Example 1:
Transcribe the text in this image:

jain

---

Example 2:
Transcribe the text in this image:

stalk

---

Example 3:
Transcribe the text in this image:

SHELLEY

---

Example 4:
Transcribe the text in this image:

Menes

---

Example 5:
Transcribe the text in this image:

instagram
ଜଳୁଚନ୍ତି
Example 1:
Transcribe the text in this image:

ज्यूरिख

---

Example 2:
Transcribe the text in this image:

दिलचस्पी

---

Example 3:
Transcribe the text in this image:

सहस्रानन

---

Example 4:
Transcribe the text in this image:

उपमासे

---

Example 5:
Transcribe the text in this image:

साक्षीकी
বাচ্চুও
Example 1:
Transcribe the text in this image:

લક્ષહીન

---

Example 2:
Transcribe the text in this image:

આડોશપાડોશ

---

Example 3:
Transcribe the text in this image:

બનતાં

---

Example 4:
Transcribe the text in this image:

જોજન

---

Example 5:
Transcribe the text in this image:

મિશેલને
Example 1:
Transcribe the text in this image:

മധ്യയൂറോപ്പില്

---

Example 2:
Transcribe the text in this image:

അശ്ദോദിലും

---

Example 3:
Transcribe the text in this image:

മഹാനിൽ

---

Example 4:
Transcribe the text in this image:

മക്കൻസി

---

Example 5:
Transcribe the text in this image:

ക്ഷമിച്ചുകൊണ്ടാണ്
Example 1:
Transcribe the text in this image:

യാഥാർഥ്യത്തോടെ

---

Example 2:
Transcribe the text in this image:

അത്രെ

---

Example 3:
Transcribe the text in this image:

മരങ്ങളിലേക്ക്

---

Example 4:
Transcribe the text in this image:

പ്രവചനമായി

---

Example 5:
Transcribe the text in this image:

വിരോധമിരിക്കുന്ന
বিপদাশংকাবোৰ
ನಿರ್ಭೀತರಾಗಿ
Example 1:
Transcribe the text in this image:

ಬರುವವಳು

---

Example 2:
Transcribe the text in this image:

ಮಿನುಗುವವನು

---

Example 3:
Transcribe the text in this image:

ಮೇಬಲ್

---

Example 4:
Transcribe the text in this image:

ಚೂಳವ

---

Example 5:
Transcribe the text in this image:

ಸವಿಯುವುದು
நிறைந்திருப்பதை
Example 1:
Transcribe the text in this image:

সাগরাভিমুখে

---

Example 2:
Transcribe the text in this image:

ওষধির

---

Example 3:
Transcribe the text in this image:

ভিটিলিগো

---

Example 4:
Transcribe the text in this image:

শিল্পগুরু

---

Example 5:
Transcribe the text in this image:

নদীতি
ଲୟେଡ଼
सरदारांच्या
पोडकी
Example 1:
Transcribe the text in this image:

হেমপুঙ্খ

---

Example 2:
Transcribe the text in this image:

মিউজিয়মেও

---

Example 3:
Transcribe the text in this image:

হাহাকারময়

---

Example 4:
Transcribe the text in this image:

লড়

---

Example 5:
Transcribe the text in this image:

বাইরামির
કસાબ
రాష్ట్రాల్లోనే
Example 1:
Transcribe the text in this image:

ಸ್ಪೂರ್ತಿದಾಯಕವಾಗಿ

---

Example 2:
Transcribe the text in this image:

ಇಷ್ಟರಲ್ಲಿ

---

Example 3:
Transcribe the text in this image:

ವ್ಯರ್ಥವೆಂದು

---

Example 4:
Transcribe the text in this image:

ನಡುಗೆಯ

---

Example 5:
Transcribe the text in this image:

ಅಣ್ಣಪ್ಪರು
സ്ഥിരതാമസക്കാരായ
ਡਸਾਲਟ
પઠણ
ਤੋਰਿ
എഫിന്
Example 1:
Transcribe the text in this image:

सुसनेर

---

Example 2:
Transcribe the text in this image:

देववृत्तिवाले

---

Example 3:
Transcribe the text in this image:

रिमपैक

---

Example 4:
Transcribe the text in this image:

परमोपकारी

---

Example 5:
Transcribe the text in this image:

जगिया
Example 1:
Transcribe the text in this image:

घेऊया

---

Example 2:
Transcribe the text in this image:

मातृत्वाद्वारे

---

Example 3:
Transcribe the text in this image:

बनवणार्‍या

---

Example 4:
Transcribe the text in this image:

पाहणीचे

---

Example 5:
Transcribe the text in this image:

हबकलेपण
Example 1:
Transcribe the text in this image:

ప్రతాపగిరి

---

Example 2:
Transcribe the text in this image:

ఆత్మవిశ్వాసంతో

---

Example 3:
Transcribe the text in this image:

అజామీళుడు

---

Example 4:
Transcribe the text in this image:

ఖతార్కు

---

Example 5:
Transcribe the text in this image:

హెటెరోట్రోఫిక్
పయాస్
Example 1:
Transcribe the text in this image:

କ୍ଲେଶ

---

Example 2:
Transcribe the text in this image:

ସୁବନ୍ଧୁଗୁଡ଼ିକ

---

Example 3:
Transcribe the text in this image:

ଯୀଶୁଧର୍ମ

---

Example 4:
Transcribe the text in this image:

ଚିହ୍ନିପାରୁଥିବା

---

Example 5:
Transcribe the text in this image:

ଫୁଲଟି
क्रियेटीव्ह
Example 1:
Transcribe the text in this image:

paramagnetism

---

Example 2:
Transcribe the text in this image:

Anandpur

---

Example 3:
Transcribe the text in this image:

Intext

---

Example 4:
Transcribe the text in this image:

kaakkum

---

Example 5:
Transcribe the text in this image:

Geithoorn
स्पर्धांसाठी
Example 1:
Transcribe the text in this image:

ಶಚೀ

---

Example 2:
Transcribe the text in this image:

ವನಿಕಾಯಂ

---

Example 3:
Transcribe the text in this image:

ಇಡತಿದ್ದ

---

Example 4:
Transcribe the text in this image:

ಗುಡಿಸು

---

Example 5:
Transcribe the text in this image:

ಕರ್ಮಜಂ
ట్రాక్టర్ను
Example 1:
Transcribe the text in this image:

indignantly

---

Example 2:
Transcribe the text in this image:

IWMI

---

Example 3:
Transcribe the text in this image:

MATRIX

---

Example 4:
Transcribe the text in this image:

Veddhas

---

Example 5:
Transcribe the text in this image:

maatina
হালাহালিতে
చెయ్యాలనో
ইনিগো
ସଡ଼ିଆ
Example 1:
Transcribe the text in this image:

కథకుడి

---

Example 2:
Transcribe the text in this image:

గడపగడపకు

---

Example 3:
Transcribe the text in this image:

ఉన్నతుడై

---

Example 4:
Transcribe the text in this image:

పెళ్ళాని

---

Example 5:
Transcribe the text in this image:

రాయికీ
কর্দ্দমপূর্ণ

-------------------------

**Exercise goal**
Each line of the records must be reproduced exactly.

**Answer for this exercise**
Example 1:
Transcribe the text in this image:

jain

---

Example 2:
Transcribe the text in this image:

stalk

---

Example 3:
Transcribe the text in this image:

SHELLEY

---

Example 4:
Transcribe the text in this image:

Menes

---

Example 5:
Transcribe the text in this image:

instagram
ଜଳୁଚନ୍ତି
Example 1:
Transcribe the text in this image:

ज्यूरिख

---

Example 2:
Transcribe the text in this image:

दिलचस्पी

---

Example 3:
Transcribe the text in this image:

सहस्रानन

---

Example 4:
Transcribe the text in this image:

उपमासे

---

Example 5:
Transcribe the text in this image:

साक्षीकी
বাচ্চুও
Example 1:
Transcribe the text in this image:

લક્ષહીન

---

Example 2:
Transcribe the text in this image:

આડોશપાડોશ

---

Example 3:
Transcribe the text in this image:

બનતાં

---

Example 4:
Transcribe the text in this image:

જોજન

---

Example 5:
Transcribe the text in this image:

મિશેલને
Example 1:
Transcribe the text in this image:

മധ്യയൂറോപ്പില്

---

Example 2:
Transcribe the text in this image:

അശ്ദോദിലും

---

Example 3:
Transcribe the text in this image:

മഹാനിൽ

---

Example 4:
Transcribe the text in this image:

മക്കൻസി

---

Example 5:
Transcribe the text in this image:

ക്ഷമിച്ചുകൊണ്ടാണ്
Example 1:
Transcribe the text in this image:

യാഥാർഥ്യത്തോടെ

---

Example 2:
Transcribe the text in this image:

അത്രെ

---

Example 3:
Transcribe the text in this image:

മരങ്ങളിലേക്ക്

---

Example 4:
Transcribe the text in this image:

പ്രവചനമായി

---

Example 5:
Transcribe the text in this image:

വിരോധമിരിക്കുന്ന
বিপদাশংকাবোৰ
ನಿರ್ಭೀತರಾಗಿ
Example 1:
Transcribe the text in this image:

ಬರುವವಳು

---

Example 2:
Transcribe the text in this image:

ಮಿನುಗುವವನು

---

Example 3:
Transcribe the text in this image:

ಮೇಬಲ್

---

Example 4:
Transcribe the text in this image:

ಚೂಳವ

---

Example 5:
Transcribe the text in this image:

ಸವಿಯುವುದು
நிறைந்திருப்பதை
Example 1:
Transcribe the text in this image:

সাগরাভিমুখে

---

Example 2:
Transcribe the text in this image:

ওষধির

---

Example 3:
Transcribe the text in this image:

ভিটিলিগো

---

Example 4:
Transcribe the text in this image:

শিল্পগুরু

---

Example 5:
Transcribe the text in this image:

নদীতি
ଲୟେଡ଼
सरदारांच्या
पोडकी
Example 1:
Transcribe the text in this image:

হেমপুঙ্খ

---

Example 2:
Transcribe the text in this image:

মিউজিয়মেও

---

Example 3:
Transcribe the text in this image:

হাহাকারময়

---

Example 4:
Transcribe the text in this image:

লড়

---

Example 5:
Transcribe the text in this image:

বাইরামির
કસાબ
రాష్ట్రాల్లోనే
Example 1:
Transcribe the text in this image:

ಸ್ಪೂರ್ತಿದಾಯಕವಾಗಿ

---

Example 2:
Transcribe the text in this image:

ಇಷ್ಟರಲ್ಲಿ

---

Example 3:
Transcribe the text in this image:

ವ್ಯರ್ಥವೆಂದು

---

Example 4:
Transcribe the text in this image:

ನಡುಗೆಯ

---

Example 5:
Transcribe the text in this image:

ಅಣ್ಣಪ್ಪರು
സ്ഥിരതാമസക്കാരായ
ਡਸਾਲਟ
પઠણ
ਤੋਰਿ
എഫിന്
Example 1:
Transcribe the text in this image:

सुसनेर

---

Example 2:
Transcribe the text in this image:

देववृत्तिवाले

---

Example 3:
Transcribe the text in this image:

रिमपैक

---

Example 4:
Transcribe the text in this image:

परमोपकारी

---

Example 5:
Transcribe the text in this image:

जगिया
Example 1:
Transcribe the text in this image:

घेऊया

---

Example 2:
Transcribe the text in this image:

मातृत्वाद्वारे

---

Example 3:
Transcribe the text in this image:

बनवणार्‍या

---

Example 4:
Transcribe the text in this image:

पाहणीचे

---

Example 5:
Transcribe the text in this image:

हबकलेपण
Example 1:
Transcribe the text in this image:

ప్రతాపగిరి

---

Example 2:
Transcribe the text in this image:

ఆత్మవిశ్వాసంతో

---

Example 3:
Transcribe the text in this image:

అజామీళుడు

---

Example 4:
Transcribe the text in this image:

ఖతార్కు

---

Example 5:
Transcribe the text in this image:

హెటెరోట్రోఫిక్
పయాస్
Example 1:
Transcribe the text in this image:

କ୍ଲେଶ

---

Example 2:
Transcribe the text in this image:

ସୁବନ୍ଧୁଗୁଡ଼ିକ

---

Example 3:
Transcribe the text in this image:

ଯୀଶୁଧର୍ମ

---

Example 4:
Transcribe the text in this image:

ଚିହ୍ନିପାରୁଥିବା

---

Example 5:
Transcribe the text in this image:

ଫୁଲଟି
क्रियेटीव्ह
Example 1:
Transcribe the text in this image:

paramagnetism

---

Example 2:
Transcribe the text in this image:

Anandpur

---

Example 3:
Transcribe the text in this image:

Intext

---

Example 4:
Transcribe the text in this image:

kaakkum

---

Example 5:
Transcribe the text in this image:

Geithoorn
स्पर्धांसाठी
Example 1:
Transcribe the text in this image:

ಶಚೀ

---

Example 2:
Transcribe the text in this image:

ವನಿಕಾಯಂ

---

Example 3:
Transcribe the text in this image:

ಇಡತಿದ್ದ

---

Example 4:
Transcribe the text in this image:

ಗುಡಿಸು

---

Example 5:
Transcribe the text in this image:

ಕರ್ಮಜಂ
ట్రాక్టర్ను
Example 1:
Transcribe the text in this image:

indignantly

---

Example 2:
Transcribe the text in this image:

IWMI

---

Example 3:
Transcribe the text in this image:

MATRIX

---

Example 4:
Transcribe the text in this image:

Veddhas

---

Example 5:
Transcribe the text in this image:

maatina
হালাহালিতে
చెయ్యాలనో
ইনিগো
ସଡ଼ିଆ
Example 1:
Transcribe the text in this image:

కథకుడి

---

Example 2:
Transcribe the text in this image:

గడపగడపకు

---

Example 3:
Transcribe the text in this image:

ఉన్నతుడై

---

Example 4:
Transcribe the text in this image:

పెళ్ళాని

---

Example 5:
Transcribe the text in this image:

రాయికీ
কর্দ্দমপূর্ণ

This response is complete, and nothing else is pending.